Cette mesure répond, à mon avis, à un besoin. Pour n'évoquer que des faits qui sont de notoriété publique, on connaît les tragédies dans lesquelles certaines "sectes" ont entraîné leurs membres: suicides collectifs, meurtres; on sait que d'autres exigent des contributions exorbitantes, qui vont jusqu'à ruiner leurs membres et leurs adeptes; il est question aussi d'embrigadement de jeunes gens et jeunes filles, avec lesquels les familles ont la plus grande peine de rester en contact. Tout cela était le fruit soit de manipulations mentales qui enlevaient aux victimes - généralement consentantes - la faculté de décider librement, soit de mesures qui les privaient de leurs libertés physiques. Etant donné les risques, on peut considérer le besoin d'agir comme impérieux. On ne saurait en effet, dans de telles circonstances, demander aux autorités d'attendre que de tels faits se reproduisent concrètement pour agir sur le plan législatif.
◆ ◆ ◆ ◆ ◆ ◆ ◆
__Travail à faire__
A) Dressez la liste des faits de notoriété publique que l'extrait sur les sectes attribue à certaines d'entre elles.
B) D'après l'extrait sur les sectes, de quoi tous ces faits étaient-ils le fruit ?
C) Poursuivez l'extrait sur les sectes à partir de sa dernière phrase.

__Données fournies__
◆ ◆ ◆ ◆ ◆ ◆ ◆
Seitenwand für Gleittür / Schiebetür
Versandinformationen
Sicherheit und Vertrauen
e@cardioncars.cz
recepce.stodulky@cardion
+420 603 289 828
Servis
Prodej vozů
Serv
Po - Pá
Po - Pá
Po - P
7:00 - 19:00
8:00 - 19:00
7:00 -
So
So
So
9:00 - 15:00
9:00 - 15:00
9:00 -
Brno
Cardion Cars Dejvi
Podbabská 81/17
◆ ◆ ◆ ◆ ◆ ◆ ◆
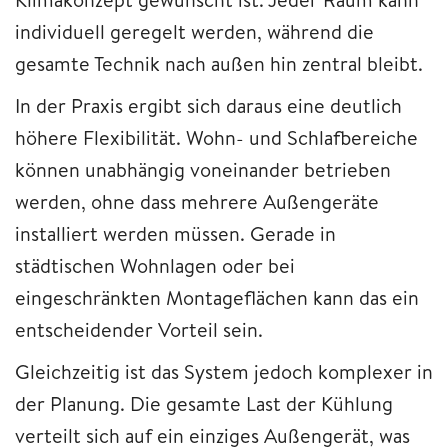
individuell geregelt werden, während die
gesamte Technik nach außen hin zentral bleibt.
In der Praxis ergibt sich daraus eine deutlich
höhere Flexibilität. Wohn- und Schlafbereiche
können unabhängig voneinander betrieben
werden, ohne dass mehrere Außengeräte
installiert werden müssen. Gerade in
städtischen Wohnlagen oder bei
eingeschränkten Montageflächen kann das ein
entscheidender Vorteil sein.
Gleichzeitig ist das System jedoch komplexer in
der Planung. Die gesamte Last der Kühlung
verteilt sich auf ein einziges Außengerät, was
◆ ◆ ◆ ◆ ◆ ◆ ◆
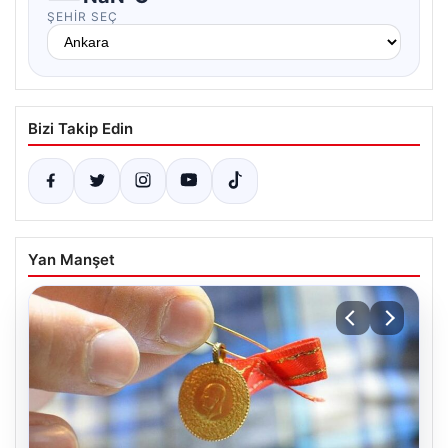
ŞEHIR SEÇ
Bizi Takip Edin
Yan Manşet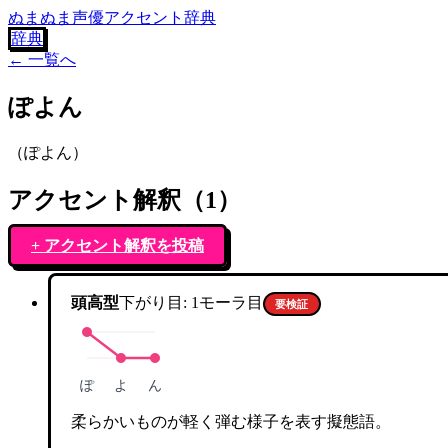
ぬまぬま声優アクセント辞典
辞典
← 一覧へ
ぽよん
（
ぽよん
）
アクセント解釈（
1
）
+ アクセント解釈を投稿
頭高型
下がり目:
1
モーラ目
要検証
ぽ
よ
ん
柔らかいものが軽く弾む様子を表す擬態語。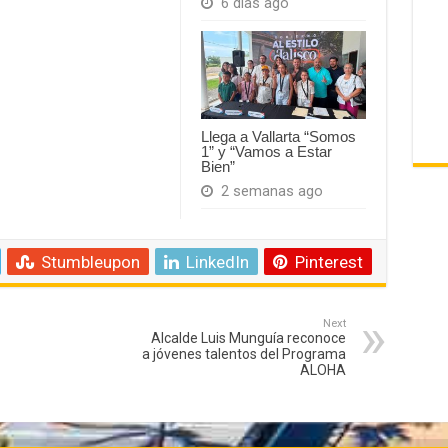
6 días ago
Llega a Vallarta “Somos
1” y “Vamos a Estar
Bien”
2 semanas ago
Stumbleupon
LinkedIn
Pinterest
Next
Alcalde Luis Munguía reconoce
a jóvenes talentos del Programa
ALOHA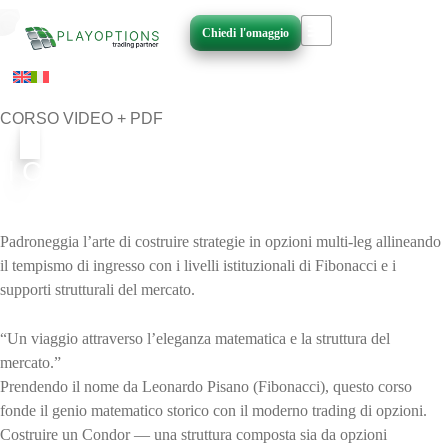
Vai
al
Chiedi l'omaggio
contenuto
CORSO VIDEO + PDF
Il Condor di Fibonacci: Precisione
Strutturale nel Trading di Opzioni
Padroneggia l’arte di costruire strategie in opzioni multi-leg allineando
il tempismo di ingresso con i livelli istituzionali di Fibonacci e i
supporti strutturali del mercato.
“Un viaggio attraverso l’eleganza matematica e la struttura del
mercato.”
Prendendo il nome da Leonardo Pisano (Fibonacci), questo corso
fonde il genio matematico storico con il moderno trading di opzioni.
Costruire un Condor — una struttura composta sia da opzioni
◆ ◆ ◆ ◆ ◆ ◆ ◆
__Réponses données__
A)
- Des suicides collectifs
- Des meurtres
- L'exigence de contributions exorbitantes, qui vont jusqu'à ruiner les membres et les adeptes
- L'embrigadement de jeunes gens et de jeunes filles, avec lesquels les familles ont la plus grande peine de rester en contact

B) Ils étaient le fruit soit de manipulations mentales qui enlevaient aux victimes la faculté de décider librement, soit de mesures qui les privaient de leurs libertés physiques.

C)
Il s'agit enfin de juger si la dissolution est proportionnée au but visé, si le même résultat légitime ne pourrait pas être atteint par des mesures qui restreindraient moins les libertés des personnes morales visées. La dissolution est certes une mesure radicale. Mais on voit difficilement quelle autre mesure pourrait être aussi efficace et sûre, comme il le faut en l'occurrence. De toute façon, on a vu qu'on devait concéder, sur ces différents points, un certain pouvoir d'appréciation aux autorités nationales.

Il faut encore relever trois éléments:

Une garantie supplémentaire est fournie par la condition que la personne morale visée elle-même et / ou ses dirigeants aient déjà été condamnés au moins à deux reprises pour des infractions dont le législateur a considéré qu'elles étaient celles qui étaient le plus fréquemment commises par des "sectes". Il est vrai que cette exigence n'est point parfaitement ciblée, on l'a vu. Mais elle n'en contribue pas moins à établir la dangerosité de la "secte".

De plus, même si toutes les conditions légales sont remplies, le tribunal n'est pas tenu de prononcer la dissolution. Il peut y renoncer si certaines circonstances font apparaître, par exemple, que cette mesure n'est d'aucun profit dans le cas particulier.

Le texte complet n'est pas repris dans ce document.